If ever there was day to rejoice, it is today. The toothache is gone. The tooth was pulled yesterday afternoon. The oral surgeon, my former student, decided not to wait. He numbed the area, and after a tug, the tooth was a memory.

Today I went to an early meeting and came home and took a nap, the reason for the lateness of my musings. I wonder, though, if three and a half hours still rates as a nap.

I got three phone calls. One was last night from the surgeon and today I got calls from the Care Center and my dentist’s office. All wanted to know how I was doing. I like that.

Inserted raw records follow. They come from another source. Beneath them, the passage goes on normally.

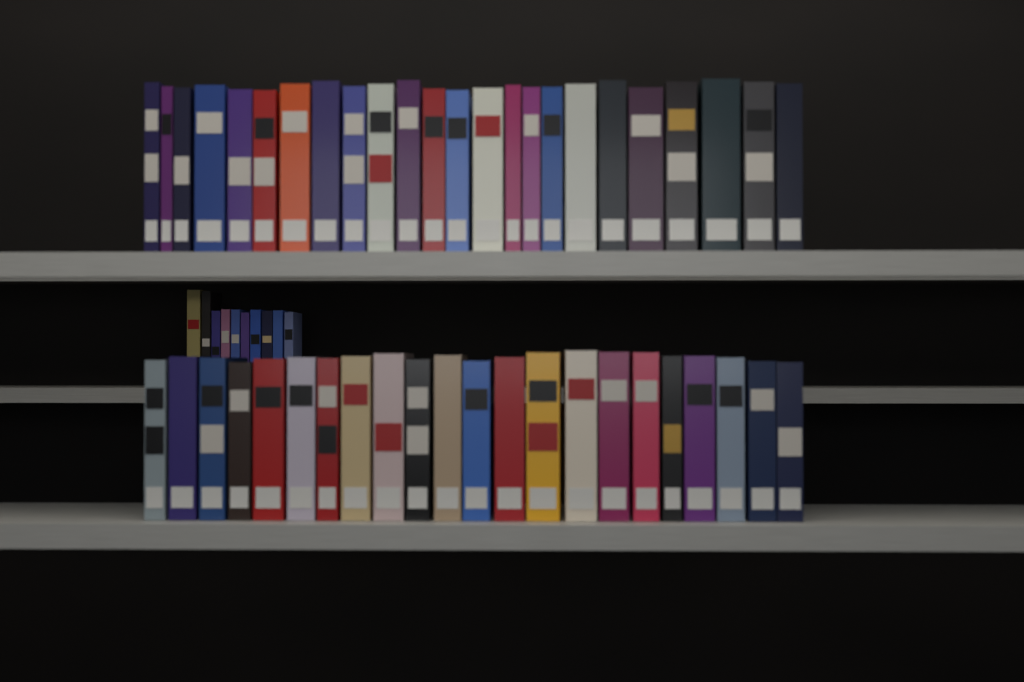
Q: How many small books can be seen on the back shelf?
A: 10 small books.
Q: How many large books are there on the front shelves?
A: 46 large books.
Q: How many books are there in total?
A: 56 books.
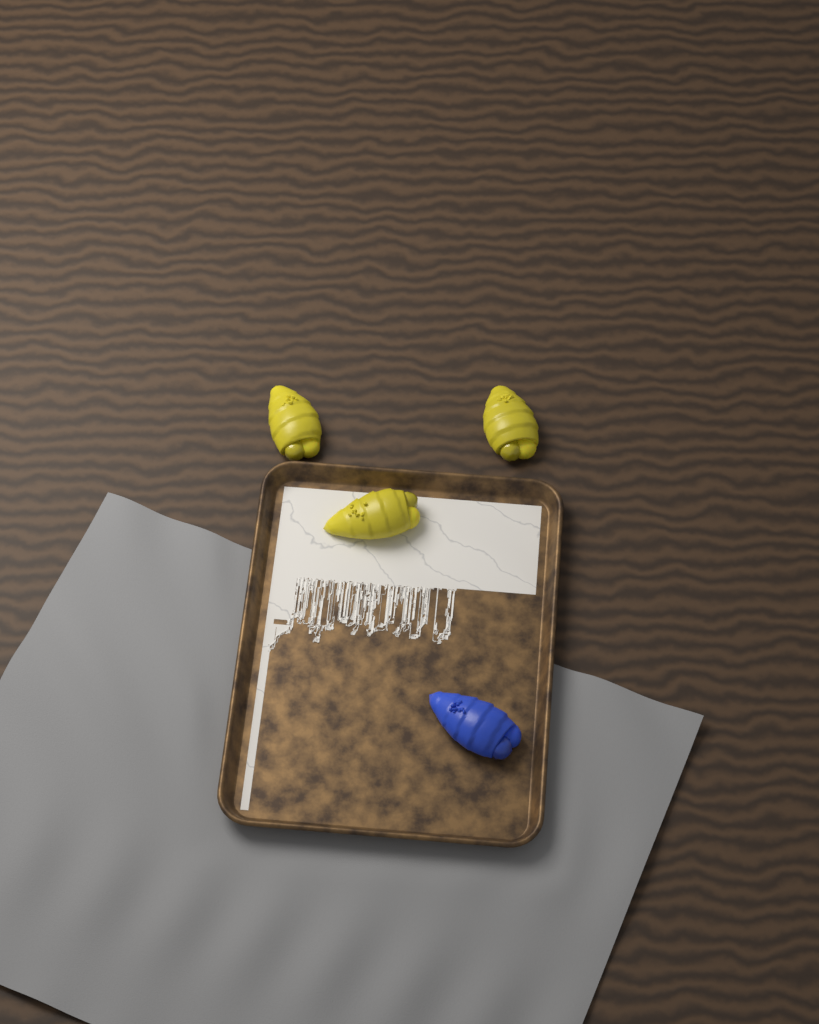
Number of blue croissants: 1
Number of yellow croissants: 3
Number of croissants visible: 4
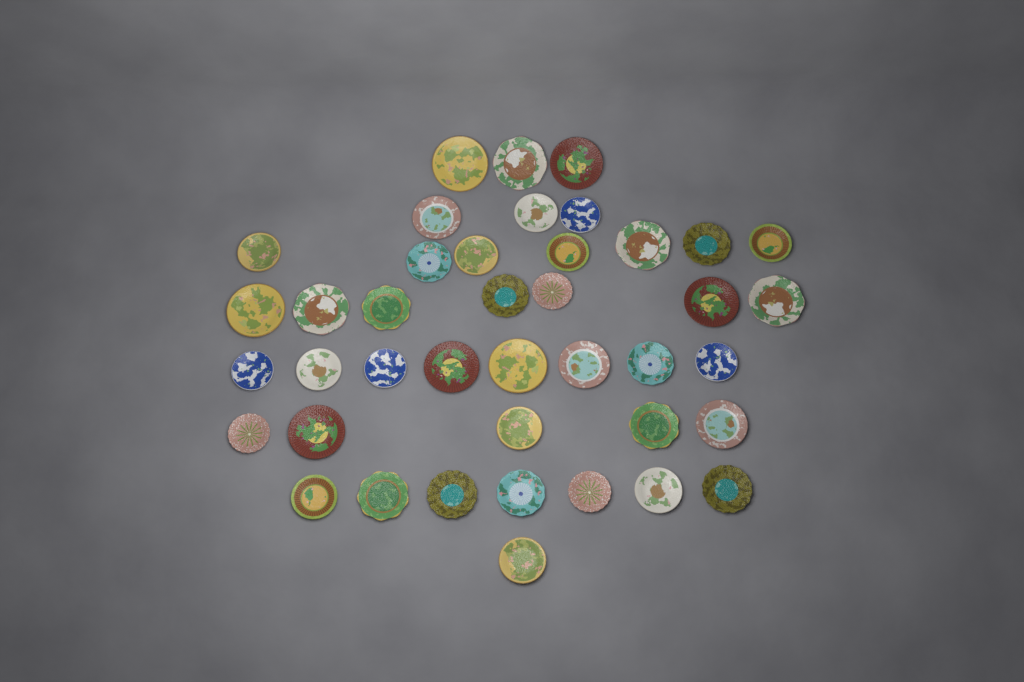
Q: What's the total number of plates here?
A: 41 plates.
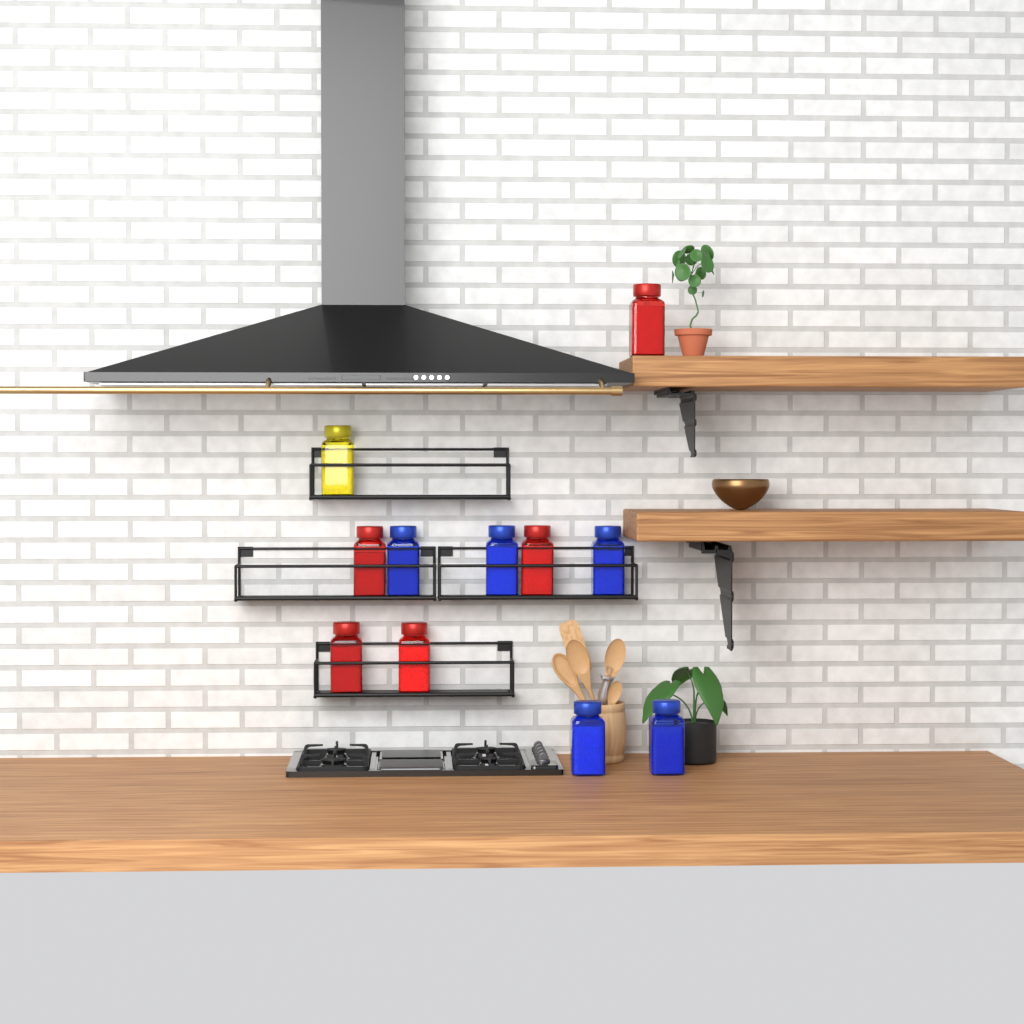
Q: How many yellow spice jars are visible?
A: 1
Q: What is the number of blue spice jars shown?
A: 5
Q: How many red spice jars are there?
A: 5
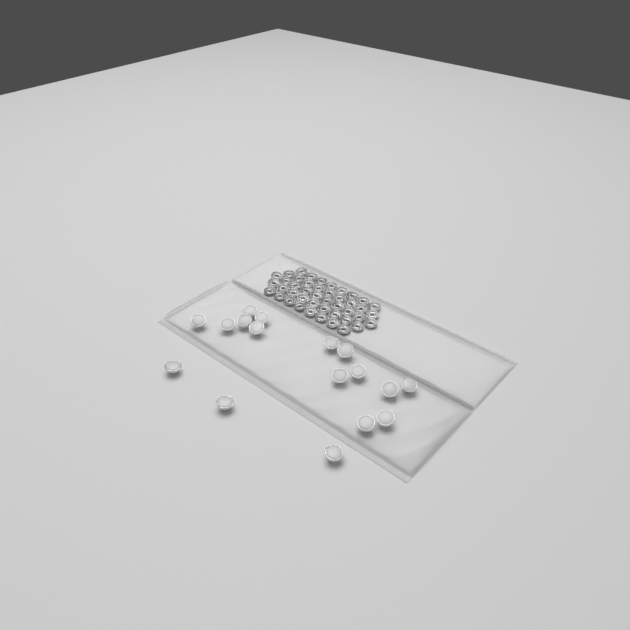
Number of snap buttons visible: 17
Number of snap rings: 44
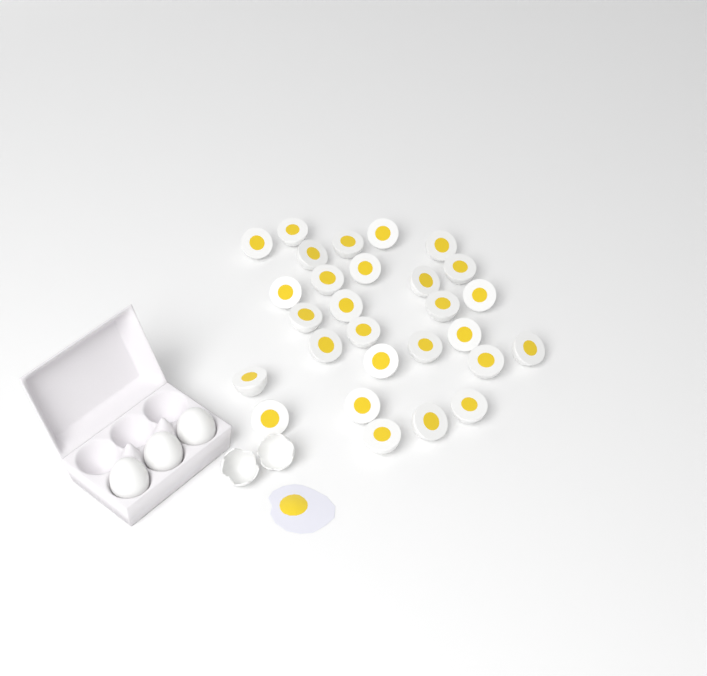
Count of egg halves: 28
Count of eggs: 3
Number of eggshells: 2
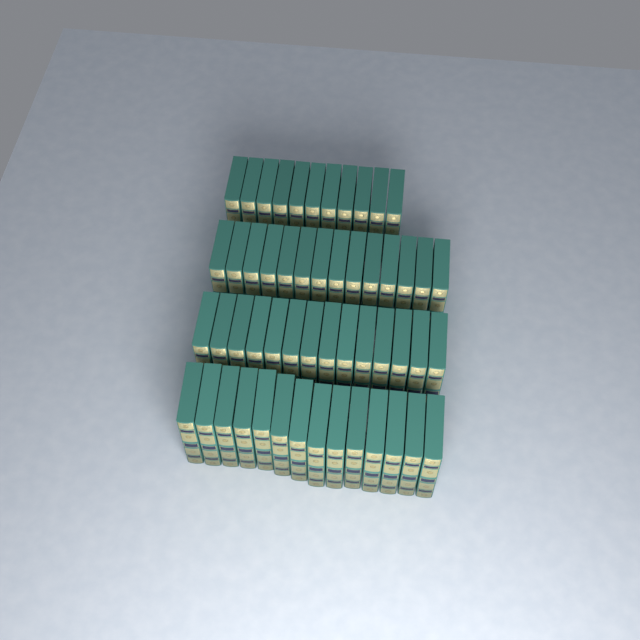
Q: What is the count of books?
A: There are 53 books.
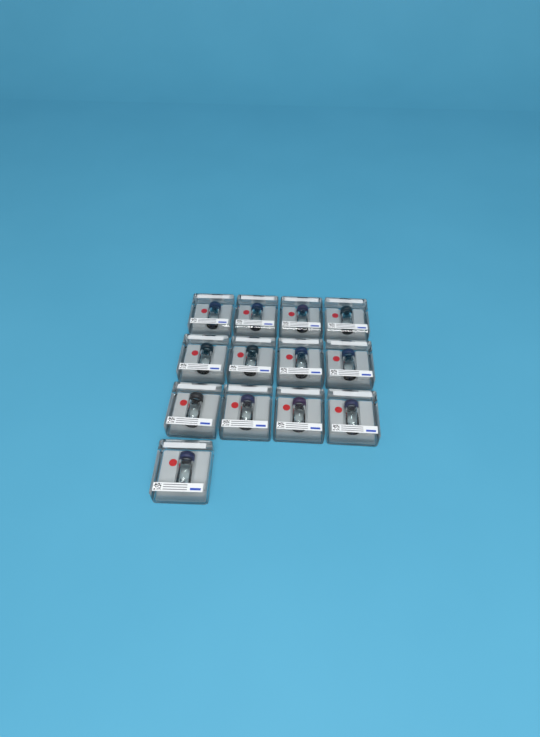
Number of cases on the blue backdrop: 13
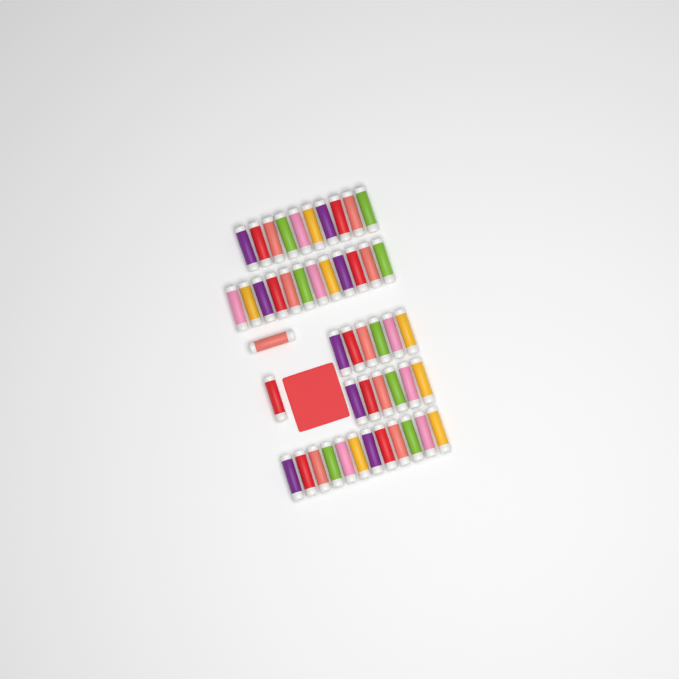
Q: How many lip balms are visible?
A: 48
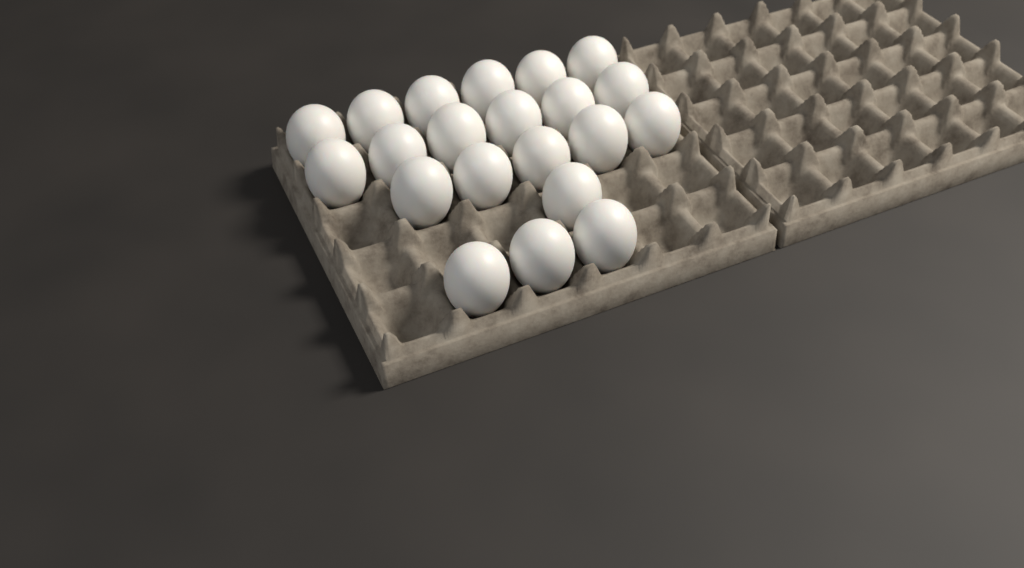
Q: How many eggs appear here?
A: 21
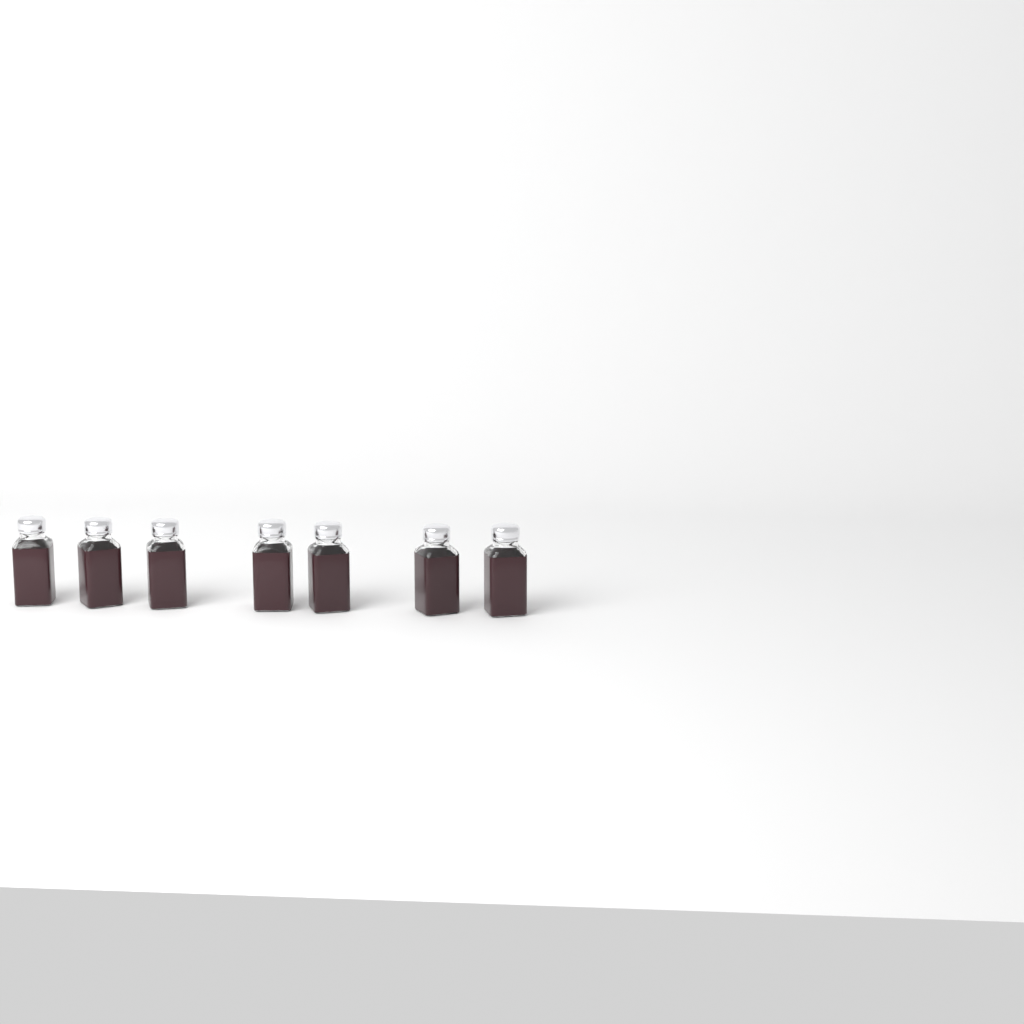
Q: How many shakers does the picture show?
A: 7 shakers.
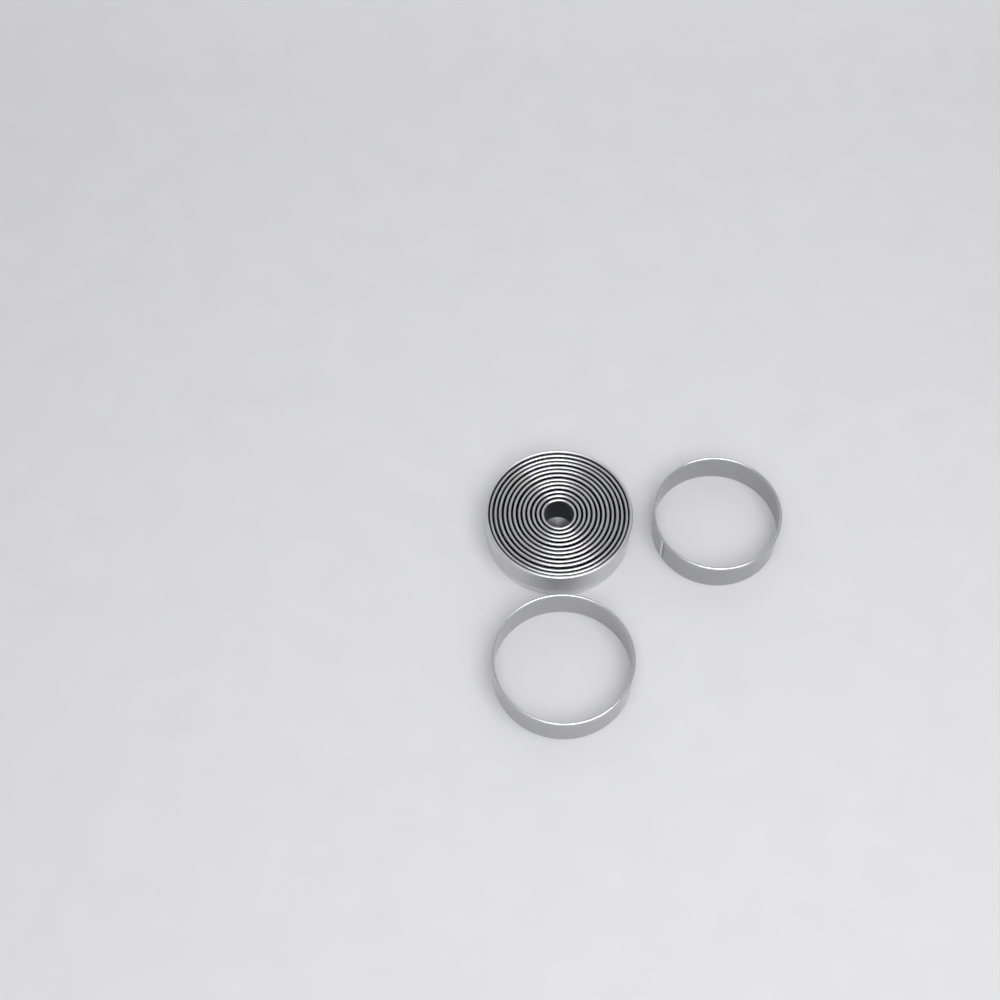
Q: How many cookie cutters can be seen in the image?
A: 14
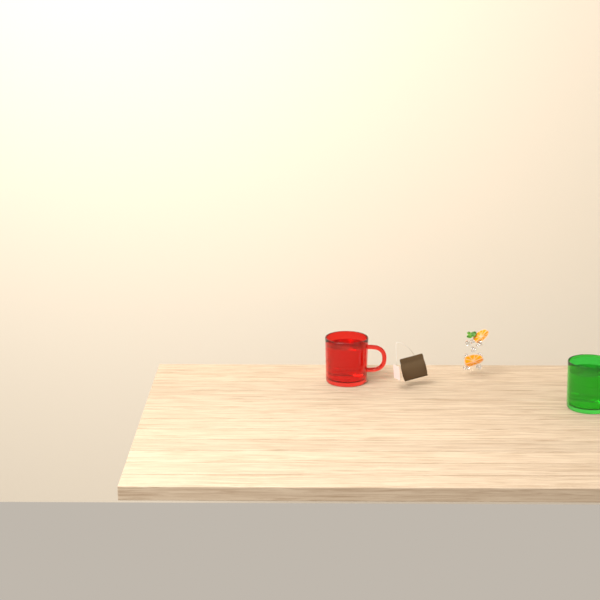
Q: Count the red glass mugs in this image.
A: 1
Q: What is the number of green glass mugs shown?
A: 1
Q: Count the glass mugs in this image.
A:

It rained today, and the day is still damp and chilly. I shut all the windows to keep the house warm and turned on lights to keep the darkness at bay. I am in my stay at home clothes, and that’s exactly what I intend to do.

The other night I made myself a peanut butter and Marshmallow Fluff sandwich. When I was young, it was a snack stand-by. We usually ran out of cookies quickly, but we always had bread to make a sandwich. I preferred marshmallow over jelly because marshmallow never slid out of the bread. Jelly did. It was always grape jelly which came out of the jar in globs and usually ended up on my shirt. The other problem with jelly was it made the bread squishy and the middle of the sandwich sink. There was, however, an upside. My mother bought Welch’s because you got a glass out of the deal.

My niece’s almost two-year old son had a rite of passage a few weeks back. He had his first fluffernutter. It was on his fingers and his cheeks, and he devoured every piece of it. My brother-in-law chronicled the event with pictures. They don’t have Fluff in Colorado so when any of us visit we bring a few jars. It goes quickly. Even my nephew who’s over thirty has a sandwich or two.

White bread is the best for a fluffernutter. I’ve tried it with wheat, and it isn’t the same. Wonder bread was our childhood bread of choice, but you really need a sturdier bread so the marshmallow can be spread without making holes. My sandwiches even now seem to overflow just a bit when you add the top slice of bread. I still get marshmallow on my fingers. I lick it off.